ISBA and IPA ‘disappointed’ by decision to privatise Channel 4

News the government is set to sell Channel 4 before the next general election has sparked a backlash from both the Incorporated Society of British Advertisers (ISBA) and the Institute of Practitioners in Advertising (IPA), with both organisations expressing their disappointment with the move.

The sale could raise more than £1bn, reports the Financial Times, as government officials said the broadcaster was expected to be put up for bids by the end of 2023.

ISBA’s director general, Phil Smith, expressed his disappointment in the decision.

He details the “substantial risk” Channel 4 could face outside public ownership if “diluted and challenged over time by a new private owner” that “naturally would be pursuing profit and returns to shareholders as a priority”.

Smith adds: “Another key concern of our members is the undue dominance in the TV advertising market that may result.

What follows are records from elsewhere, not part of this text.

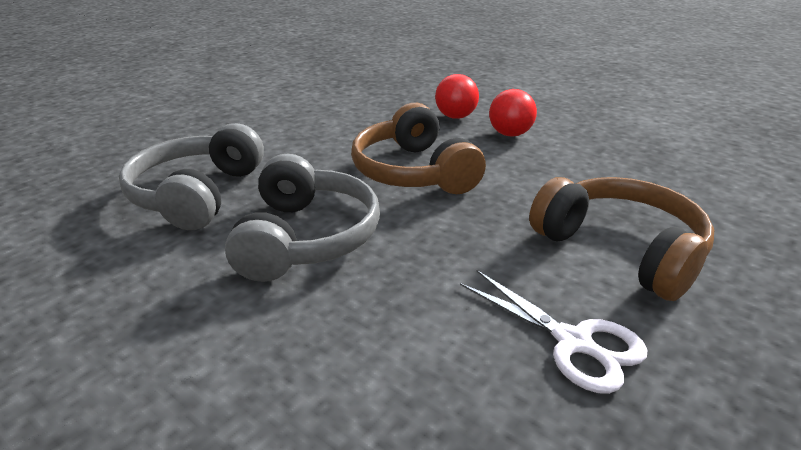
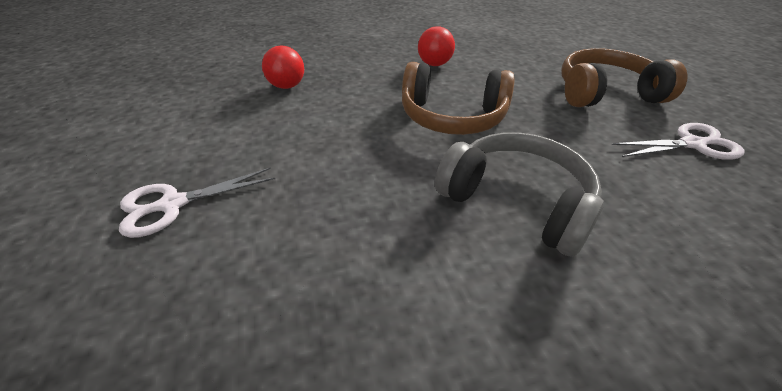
camera: 55 degrees left, 10 degrees up
grey headphones [119,123,264,230] -> none
red ball [435,74,479,119] -> red ball moved to [262,45,304,89]
none -> white scissors [119,167,275,238]

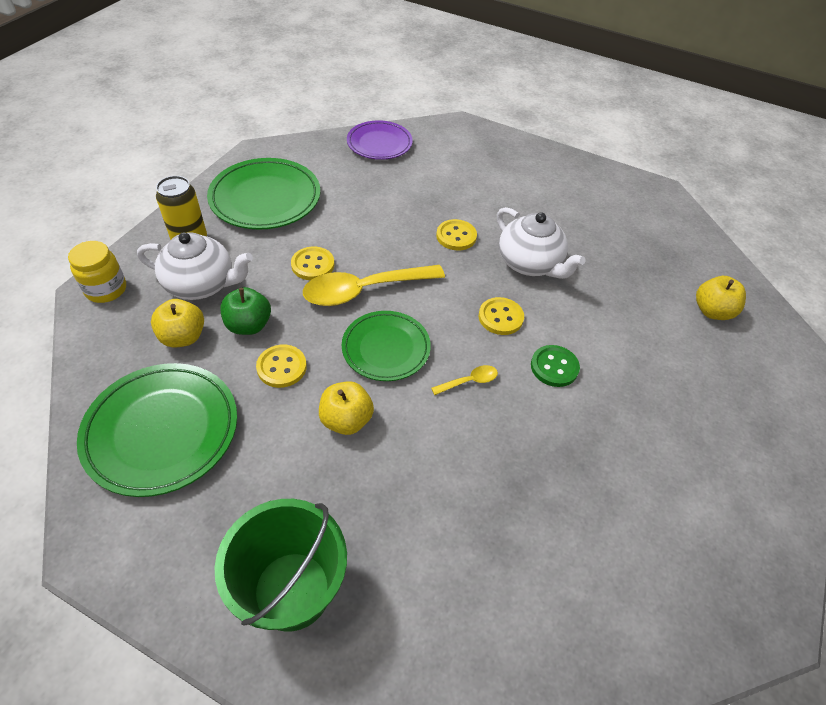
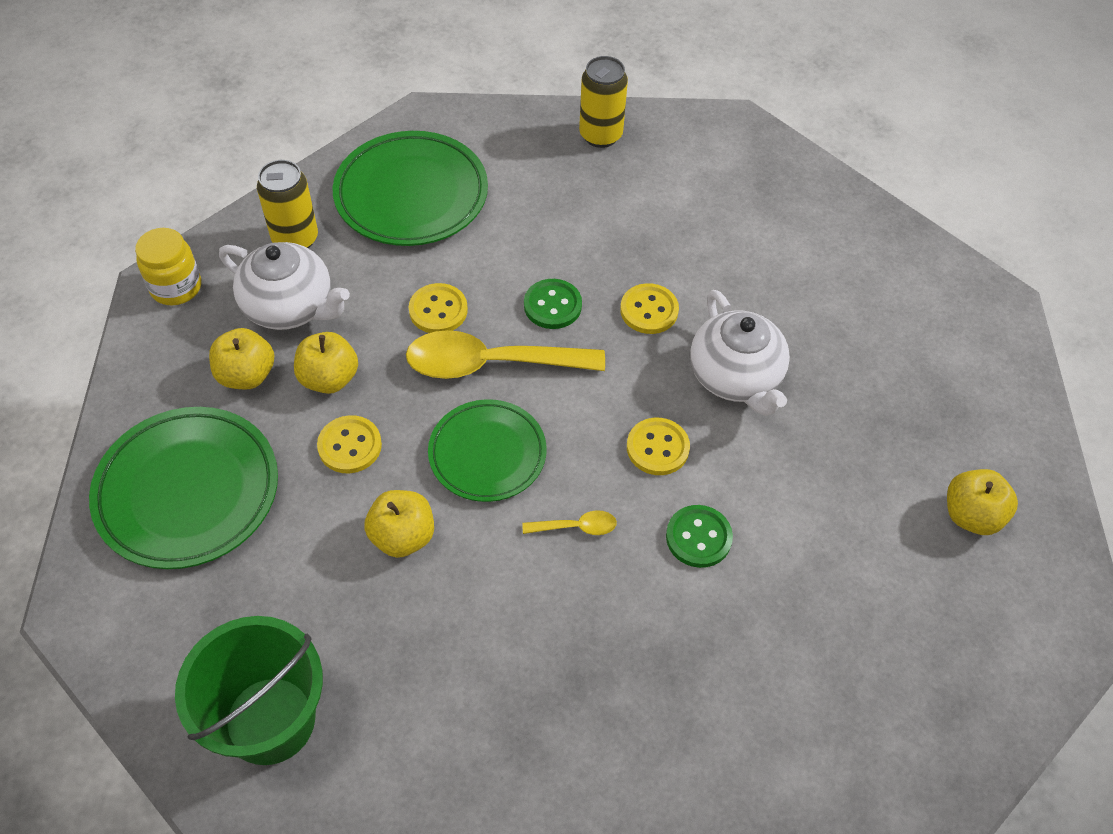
camera: 20 degrees right, 5 degrees up
green apple [220,287,271,335] -> yellow apple [294,332,358,394]
purple plate [347,120,413,160] -> yellow can [579,56,628,148]
none -> green button [524,279,582,329]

At present, there are three TV saleshouses – owned by Channel 4, ITV, and Sky – involved in the buying and selling of advertising space. Were these to be consolidated, it would create undue dominance in the TV advertising market and reduce competition.

“For the market to be effective for both advertisers and consumers there needs to be competition.”

The IPA has also expressed its disappointment. Citing the channel’s innovative approach and commitment to diversity and inclusion, IPA director general Paul Bainsfair says advertisers “now face the risks privatisation could bring regarding competition and media plurality”.  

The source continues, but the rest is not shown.